Question

A 2.2-m-diameter spherical steel tank filled with iced water at $0^{\circ} \mathrm{C}$ is buried underground at a location where the thermal conductivity of the soil is \(k=0.55 \mathrm{~W} / \mathrm{m} \cdot \mathrm{K}\). The distance between the tank center and the ground surface is \(2.4 \mathrm{~m}\). For a ground surface temperature of \(18^{\circ} \mathrm{C}\), determine the rate of heat transfer to the iced water in the tank. What would your answer be if the soil temperature were \(18^{\circ} \mathrm{C}\) and the ground surface were insulated?

Short answer

Answer: For the non-insulated ground surface case, the rate of heat transfer to the iced water in the tank is approximately 121.54 W. For the insulated ground surface case, the rate of heat transfer to the iced water in the tank would be 0 W.

Step-by-step solution

Identify the given information

We are given the following information: - Diameter of the spherical steel tank (\(D\)) = 2.2 meters - Temperature of iced water (\(T_{1}\)) = \(0^{\circ}\mathrm{C}\) - Distance between tank center and ground surface (\(L\)) = 2.4 meters - Thermal conductivity of the soil (\(k\)) = 0.55 W/m·K - Ground surface temperature (\(T_{2}\)) = \(18^{\circ}\mathrm{C}\)

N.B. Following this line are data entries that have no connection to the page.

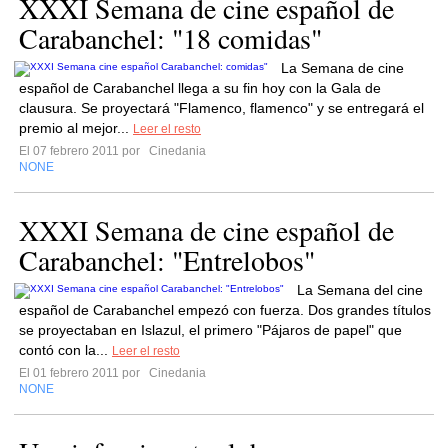
XXXI Semana de cine español de
Carabanchel: "18 comidas"
La Semana de cine
español de Carabanchel llega a su fin hoy con la Gala de
clausura. Se proyectará "Flamenco, flamenco" y se entregará el
premio al mejor...
Leer el resto
El 07 febrero 2011 por
Cinedania
NONE
XXXI Semana de cine español de
Carabanchel: "Entrelobos"
La Semana del cine
español de Carabanchel empezó con fuerza. Dos grandes títulos
se proyectaban en Islazul, el primero "Pájaros de papel" que
contó con la...
Leer el resto
El 01 febrero 2011 por
Cinedania
NONE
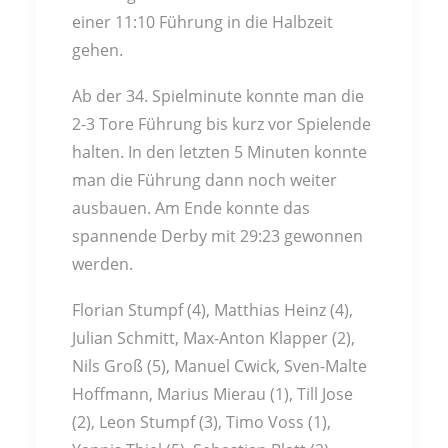
einer 11:10 Führung in die Halbzeit
gehen.
Ab der 34. Spielminute konnte man die
2-3 Tore Führung bis kurz vor Spielende
halten. In den letzten 5 Minuten konnte
man die Führung dann noch weiter
ausbauen. Am Ende konnte das
spannende Derby mit 29:23 gewonnen
werden.
Florian Stumpf (4), Matthias Heinz (4),
Julian Schmitt, Max-Anton Klapper (2),
Nils Groß (5), Manuel Cwick, Sven-Malte
Hoffmann, Marius Mierau (1), Till Jose
(2), Leon Stumpf (3), Timo Voss (1),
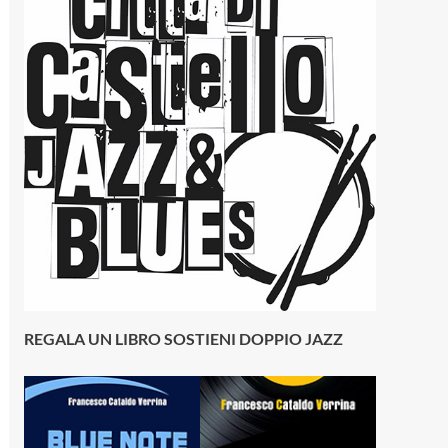
REGALA UN LIBRO SOSTIENI DOPPIO JAZZ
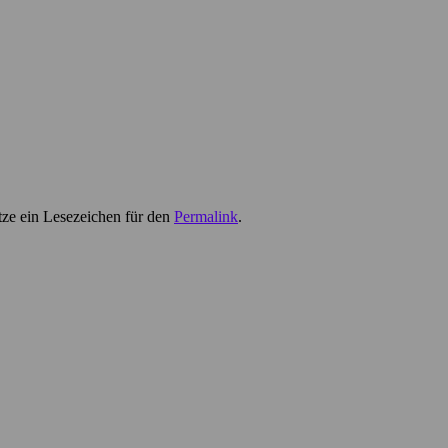
tze ein Lesezeichen für den
Permalink
.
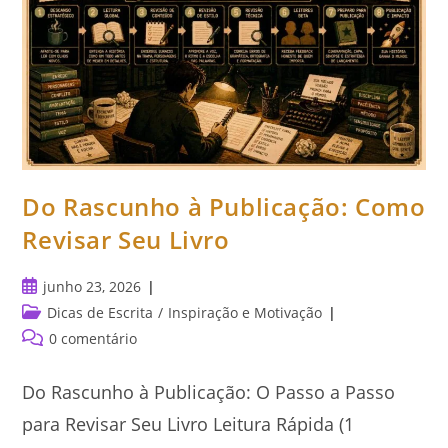
Do Rascunho à Publicação: Como
Revisar Seu Livro
Post
junho 23, 2026
publicado:
Categoria
Dicas de Escrita
/
Inspiração e Motivação
do
Comentários
0 comentário
post:
do
post:
Do Rascunho à Publicação: O Passo a Passo
para Revisar Seu Livro Leitura Rápida (1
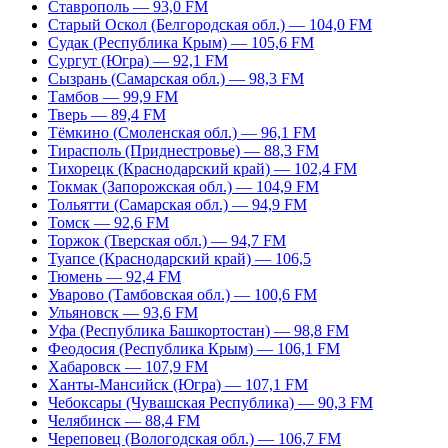
Ставрополь — 93,0 FM
Старый Оскол (Белгородская обл.) — 104,0 FM
Судак (Республика Крым) — 105,6 FM
Сургут (Югра) — 92,1 FM
Сызрань (Самарская обл.) — 98,3 FM
Тамбов — 99,9 FM
Тверь — 89,4 FM
Тёмкино (Смоленская обл.) — 96,1 FM
Тирасполь (Приднестровье) — 88,3 FM
Тихорецк (Краснодарский край) — 102,4 FM
Токмак (Запорожская обл.) — 104,9 FM
Тольятти (Самарская обл.) — 94,9 FM
Томск — 92,6 FM
Торжок (Тверская обл.) — 94,7 FM
Туапсе (Краснодарский край) — 106,5
Тюмень — 92,4 FM
Уварово (Тамбовская обл.) — 100,6 FM
Ульяновск — 93,6 FM
Уфа (Республика Башкортостан) — 98,8 FM
Феодосия (Республика Крым) — 106,1 FM
Хабаровск — 107,9 FM
Ханты-Мансийск (Югра) — 107,1 FM
Чебоксары (Чувашская Республика) — 90,3 FM
Челябинск — 88,4 FM
Череповец (Вологодская обл.) — 106,7 FM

Calculate the temperature difference

The temperature difference between the ground surface and the iced water is: \(\Delta T = T_{2} - T_{1} = 18 - 0 = 18\mathrm{^{\circ}C}\)

Find the radius of the tank and the distance from the tank's wall to the ground surface

The radius of the spherical tank (\(R\)) is half of its diameter: \(R = \frac{D}{2} = \frac{2.2}{2} = 1.1\mathrm{~m}\) Now, we can find the distance between the tank's wall and the ground surface (\(\delta L\)) by subtracting the radius of the tank from the distance between the center of the tank and the ground surface: \(\delta L = L - R = 2.4 - 1.1 = 1.3\mathrm{~m}\)

Calculate the rate of heat transfer using Fourier's Law of heat conduction

According to Fourier's Law, the rate of heat transfer (\(Q\)) is: \(Q = \frac{k\cdot A\cdot \Delta T}{\delta L}\) where the surface area of the tank (\(A\)) can be determined using the formula for the surface area of a sphere: \(A = 4\pi R^2 = 4\pi (1.1)^2 \approx 15.205\mathrm{~m^2}\) Now, plug in the values: \(Q = \frac{0.55\cdot 15.205 \cdot 18}{1.3} \approx 121.535 \mathrm{~W}\) The rate of heat transfer to the iced water in the tank is approximately 121.54 W.

Analyze the insulated ground surface case

If the ground surface were insulated, no heat would be gained or lost through the surface. Hence, the soil temperature would be constant at \(18^{\circ}\mathrm{C}\). As a result, there would be no temperature difference between the soil and the ground surface, and the rate of heat transfer would be zero. So, for the insulated ground surface case, the rate of heat transfer to the iced water in the tank would be 0 W.